Quanto ao familiar, não está explícito em sua fala a medida de não-reanimação se houver nova PCR, mas me parece evidente, no seu discurso, que ela compreendeu a proposta de Cuidados Paliativos e concordou com os benefícios que ela traria ao paciente:

O que ficou decidido é que o K. não vai ser mais exposto, da maneira que ele foi até agora, porque todo o dia se coletava sangue, todo dia se fazia Raio X, todo dia tinha uma equipe tanto da Endócrino quanto da Genética ou de outras equipes vindo fazer exames pra tentar descobrir novas coisas e, como a medicina - eles mesmo dizem - tá se aperfeiçoando, existem novos exames e vamos fazer, vamos tentar… O que eu entendi que foi decidido é que isso não vai mais acontecer porque o caso do K. é irreversível, e isso causa um certo trauma, um certo desconforto, uma certa dor pra ele. Então o que a equipe decidiu, e que eu acho que foi bem decidido, é isso: que não vai ser mais causado esse tipo de sofrimento para ele. Vai seguir o tratamento como tem que ser, vai continuar sendo acompanhado, mas que esse tipo de coisa não vai mais se fazer, porque não tem o porquê mais disso. Já se sabe que ele está numa fase terminal e que tirar sangue todos os dias, fazer Raio X todos os dias não vai melhorar em nada o quadro dele do jeito que está. (Familiar, 16 fev. 2017)

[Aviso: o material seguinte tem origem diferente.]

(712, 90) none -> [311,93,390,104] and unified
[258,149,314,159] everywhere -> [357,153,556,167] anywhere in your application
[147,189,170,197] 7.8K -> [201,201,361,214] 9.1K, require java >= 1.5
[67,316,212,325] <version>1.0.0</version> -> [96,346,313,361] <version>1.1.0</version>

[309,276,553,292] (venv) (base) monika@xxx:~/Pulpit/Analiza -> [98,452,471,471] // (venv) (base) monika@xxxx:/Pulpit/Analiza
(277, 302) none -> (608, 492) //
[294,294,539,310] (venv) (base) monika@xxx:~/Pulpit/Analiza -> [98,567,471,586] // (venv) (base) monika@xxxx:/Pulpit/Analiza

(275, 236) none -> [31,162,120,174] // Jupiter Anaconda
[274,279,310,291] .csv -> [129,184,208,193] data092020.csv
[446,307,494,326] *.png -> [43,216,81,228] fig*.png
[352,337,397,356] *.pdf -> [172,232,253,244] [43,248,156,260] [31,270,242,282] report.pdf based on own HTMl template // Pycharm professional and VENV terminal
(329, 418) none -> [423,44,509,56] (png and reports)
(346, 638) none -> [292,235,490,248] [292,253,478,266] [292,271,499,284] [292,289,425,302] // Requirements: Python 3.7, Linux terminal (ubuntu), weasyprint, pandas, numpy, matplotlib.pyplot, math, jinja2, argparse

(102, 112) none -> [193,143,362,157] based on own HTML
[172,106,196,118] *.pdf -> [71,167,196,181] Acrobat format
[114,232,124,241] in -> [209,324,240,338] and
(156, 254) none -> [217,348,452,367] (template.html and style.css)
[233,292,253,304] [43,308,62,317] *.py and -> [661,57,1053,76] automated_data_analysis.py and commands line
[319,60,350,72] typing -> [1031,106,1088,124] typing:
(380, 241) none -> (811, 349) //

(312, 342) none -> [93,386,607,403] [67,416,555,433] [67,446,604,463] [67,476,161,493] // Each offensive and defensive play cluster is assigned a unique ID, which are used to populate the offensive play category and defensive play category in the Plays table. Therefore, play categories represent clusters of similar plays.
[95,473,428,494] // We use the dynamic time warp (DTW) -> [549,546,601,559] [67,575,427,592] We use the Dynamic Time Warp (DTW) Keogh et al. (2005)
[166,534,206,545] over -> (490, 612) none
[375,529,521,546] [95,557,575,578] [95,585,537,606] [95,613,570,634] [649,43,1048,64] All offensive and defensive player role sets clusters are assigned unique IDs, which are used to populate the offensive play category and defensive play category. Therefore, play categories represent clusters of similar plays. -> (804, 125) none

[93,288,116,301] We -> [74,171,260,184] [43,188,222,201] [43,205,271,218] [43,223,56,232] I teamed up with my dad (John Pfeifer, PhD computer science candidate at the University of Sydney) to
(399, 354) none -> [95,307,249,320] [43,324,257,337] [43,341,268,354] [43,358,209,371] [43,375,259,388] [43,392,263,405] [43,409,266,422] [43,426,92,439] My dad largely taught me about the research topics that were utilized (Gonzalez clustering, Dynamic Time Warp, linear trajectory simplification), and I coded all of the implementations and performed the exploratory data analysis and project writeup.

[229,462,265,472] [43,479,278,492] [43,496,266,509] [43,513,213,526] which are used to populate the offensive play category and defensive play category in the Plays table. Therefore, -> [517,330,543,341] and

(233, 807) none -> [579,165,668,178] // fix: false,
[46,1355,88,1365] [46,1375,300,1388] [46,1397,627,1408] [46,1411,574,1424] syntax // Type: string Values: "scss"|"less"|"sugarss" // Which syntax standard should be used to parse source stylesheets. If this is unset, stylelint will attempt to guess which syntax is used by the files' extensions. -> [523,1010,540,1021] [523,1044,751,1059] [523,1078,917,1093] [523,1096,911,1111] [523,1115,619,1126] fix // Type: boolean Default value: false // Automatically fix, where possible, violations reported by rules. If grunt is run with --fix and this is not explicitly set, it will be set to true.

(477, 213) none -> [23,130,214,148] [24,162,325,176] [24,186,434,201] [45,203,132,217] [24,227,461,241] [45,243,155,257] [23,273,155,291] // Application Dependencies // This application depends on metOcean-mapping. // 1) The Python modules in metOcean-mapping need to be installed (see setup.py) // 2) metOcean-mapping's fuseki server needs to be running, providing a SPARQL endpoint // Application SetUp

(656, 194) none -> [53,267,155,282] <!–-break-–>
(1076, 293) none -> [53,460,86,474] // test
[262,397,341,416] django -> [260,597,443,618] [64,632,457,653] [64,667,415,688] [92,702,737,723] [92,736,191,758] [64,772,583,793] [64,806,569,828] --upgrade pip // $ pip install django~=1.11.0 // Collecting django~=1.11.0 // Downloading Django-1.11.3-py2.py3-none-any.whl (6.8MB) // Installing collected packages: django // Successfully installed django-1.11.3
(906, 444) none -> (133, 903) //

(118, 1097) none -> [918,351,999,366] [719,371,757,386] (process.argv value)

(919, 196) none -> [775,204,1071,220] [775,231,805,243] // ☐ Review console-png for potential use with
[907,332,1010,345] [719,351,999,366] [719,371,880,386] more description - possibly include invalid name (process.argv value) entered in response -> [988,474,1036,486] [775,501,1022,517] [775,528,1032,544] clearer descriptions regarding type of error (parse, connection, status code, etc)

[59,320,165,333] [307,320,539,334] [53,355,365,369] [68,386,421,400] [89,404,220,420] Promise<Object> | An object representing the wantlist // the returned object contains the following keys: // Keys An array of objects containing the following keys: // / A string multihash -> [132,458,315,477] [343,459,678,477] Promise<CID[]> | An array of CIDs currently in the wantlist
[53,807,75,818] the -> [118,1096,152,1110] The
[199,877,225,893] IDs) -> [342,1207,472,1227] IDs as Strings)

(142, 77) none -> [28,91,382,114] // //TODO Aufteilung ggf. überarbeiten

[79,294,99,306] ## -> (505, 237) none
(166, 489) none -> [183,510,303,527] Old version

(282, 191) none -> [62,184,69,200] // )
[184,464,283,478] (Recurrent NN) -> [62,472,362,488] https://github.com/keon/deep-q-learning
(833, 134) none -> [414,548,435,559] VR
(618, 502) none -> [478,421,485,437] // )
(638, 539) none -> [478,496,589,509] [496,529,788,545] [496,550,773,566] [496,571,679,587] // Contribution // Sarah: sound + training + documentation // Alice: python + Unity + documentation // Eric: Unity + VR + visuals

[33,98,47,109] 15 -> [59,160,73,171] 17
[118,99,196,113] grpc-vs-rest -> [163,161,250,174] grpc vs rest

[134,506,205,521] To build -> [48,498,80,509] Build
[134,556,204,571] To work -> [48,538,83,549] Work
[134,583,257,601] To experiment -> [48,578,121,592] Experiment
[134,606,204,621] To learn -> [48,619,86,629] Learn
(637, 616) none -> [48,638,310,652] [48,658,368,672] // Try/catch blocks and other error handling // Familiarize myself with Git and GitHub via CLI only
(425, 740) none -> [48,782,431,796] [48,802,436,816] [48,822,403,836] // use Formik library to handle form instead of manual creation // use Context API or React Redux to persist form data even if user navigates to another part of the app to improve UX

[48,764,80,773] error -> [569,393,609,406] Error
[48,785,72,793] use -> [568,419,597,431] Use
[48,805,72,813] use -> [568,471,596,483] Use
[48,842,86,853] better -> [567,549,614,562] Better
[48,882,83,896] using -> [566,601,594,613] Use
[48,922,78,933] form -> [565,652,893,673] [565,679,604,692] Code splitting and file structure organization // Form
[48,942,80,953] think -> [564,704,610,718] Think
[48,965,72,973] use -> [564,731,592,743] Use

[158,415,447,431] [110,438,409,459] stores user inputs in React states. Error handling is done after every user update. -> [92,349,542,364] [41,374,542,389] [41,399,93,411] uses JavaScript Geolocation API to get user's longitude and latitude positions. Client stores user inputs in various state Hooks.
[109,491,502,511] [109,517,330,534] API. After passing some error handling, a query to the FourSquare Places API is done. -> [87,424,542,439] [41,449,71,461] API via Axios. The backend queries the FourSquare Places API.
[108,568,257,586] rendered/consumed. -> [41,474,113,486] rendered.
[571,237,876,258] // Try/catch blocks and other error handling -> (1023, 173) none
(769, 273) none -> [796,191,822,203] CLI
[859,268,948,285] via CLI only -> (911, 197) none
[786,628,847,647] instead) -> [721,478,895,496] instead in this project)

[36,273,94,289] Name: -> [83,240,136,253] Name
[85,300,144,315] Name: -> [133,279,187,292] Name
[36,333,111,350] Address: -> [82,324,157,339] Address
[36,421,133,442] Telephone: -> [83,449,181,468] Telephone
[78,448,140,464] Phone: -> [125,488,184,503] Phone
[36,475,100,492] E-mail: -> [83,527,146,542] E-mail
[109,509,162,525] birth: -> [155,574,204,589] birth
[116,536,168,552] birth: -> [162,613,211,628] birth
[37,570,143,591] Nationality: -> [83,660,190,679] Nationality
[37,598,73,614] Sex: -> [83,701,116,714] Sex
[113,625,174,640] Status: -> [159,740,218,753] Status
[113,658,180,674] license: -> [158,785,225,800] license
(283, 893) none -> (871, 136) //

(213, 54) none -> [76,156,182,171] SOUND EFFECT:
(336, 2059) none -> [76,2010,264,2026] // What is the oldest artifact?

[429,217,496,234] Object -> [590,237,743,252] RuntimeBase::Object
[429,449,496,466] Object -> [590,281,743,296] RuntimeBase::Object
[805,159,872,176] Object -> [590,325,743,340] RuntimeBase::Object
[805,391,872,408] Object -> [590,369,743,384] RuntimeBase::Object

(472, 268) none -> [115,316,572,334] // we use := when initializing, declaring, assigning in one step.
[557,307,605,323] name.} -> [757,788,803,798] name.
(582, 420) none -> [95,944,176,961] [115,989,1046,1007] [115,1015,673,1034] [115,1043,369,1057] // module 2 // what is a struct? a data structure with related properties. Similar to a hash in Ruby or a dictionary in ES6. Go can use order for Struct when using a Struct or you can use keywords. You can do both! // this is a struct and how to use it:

Sobre os sentimentos gerados durante a reunião, o Profissional Médico conseguiu compreender a reação da família, que chorou bastante. Mas segundo a sua percepção, as irmãs e a tia do paciente entenderam bem.

Assim, nesse caso, apesar de ter havido discrepância na visão da situação clínica do paciente pelos três atores, o Familiar compreendeu bem o contexto da proposta e o que ficou decidido, o Trabalhador de Enfermagem recebeu as informações a respeito das decisões tomadas na reunião, e o Profissional Médico conseguiu entender a reação da família no

processo de comunicação. Este caso atingiu pontuação 3 pelo instrumento de análise, sendo classificado como um caso de comunicação efetiva.